Member of the National Assembly for Luangeni
- In office 2002–2006
- Preceded by: Solomon Mbuzi
- Succeeded by: Angela Cifire

Personal details
- Born: 4 May 1952 (age 72)
- Died: 7 June 2020
- Political party: United National Independence Party
- Profession: Farmer and Politician

= Besnat Jere =

Zambian politician

Besnat Hellen Mayase Jere (4 May 1952 - 7 June 2020) was a Zambian politician. She served as Member of the National Assembly for Luangeni from 2002 until 2006.

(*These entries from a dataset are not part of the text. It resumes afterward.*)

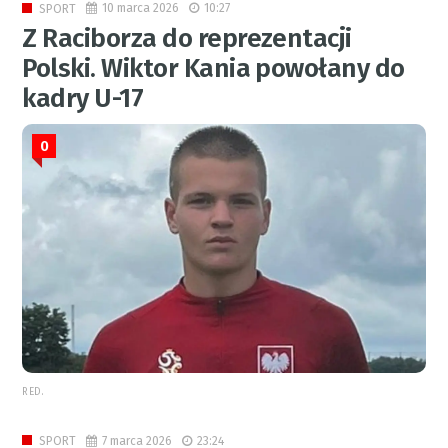
10 marca 2026
10:27
SPORT
Z Raciborza do reprezentacji
Polski. Wiktor Kania powołany do
kadry U-17
0
RED.
7 marca 2026
23:24
SPORT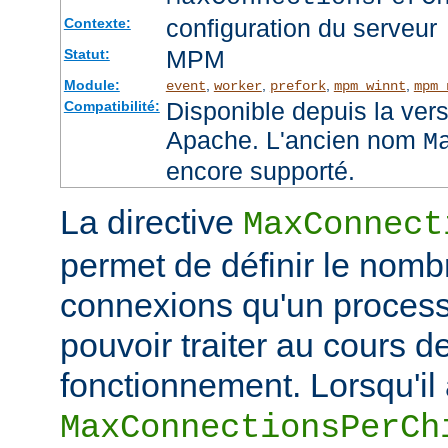
configuration du serveur
Contexte:
MPM
Statut:
Module:
,
,
,
,
event
worker
prefork
mpm_winnt
mpm_
Disponible depuis la ver
Compatibilité:
Apache. L'ancien nom
M
encore supporté.
La directive
MaxConnect
permet de définir le no
connexions qu'un process
pouvoir traiter au cours d
fonctionnement. Lorsqu'il a
MaxConnectionsPerCh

She was a princess and member of the Ngoni Royal Establishment as she was the granddaughter of HRH Nkosi (King) Nzamane II. Nkosi Nzamane II was the younger brother of HRH Paramount Kings of Kings Mpezeni II of the Ngoni people of Eastern Province.

==Biography==
Prior to entering politics, Jere was a farmer. She was previously Postmaster General (Head) of Posts and Telecommunications Corporation (PTC) in Chipata. She was the United National Independence Party (UNIP) candidate in Luangeni in the 2001 general elections and was elected to the National Assembly with a 2,027-vote majority. During her first term in parliament she was a member of the Pan-African Parliament.

In the 2006 general elections UNIP joined the United Democratic Alliance, with Jere nominated as the alliance's candidate in Luangeni. However, she finished third behind Angela Cifire of the Movement for Multi-Party Democracy and Charles Zulu of the Patriotic Front.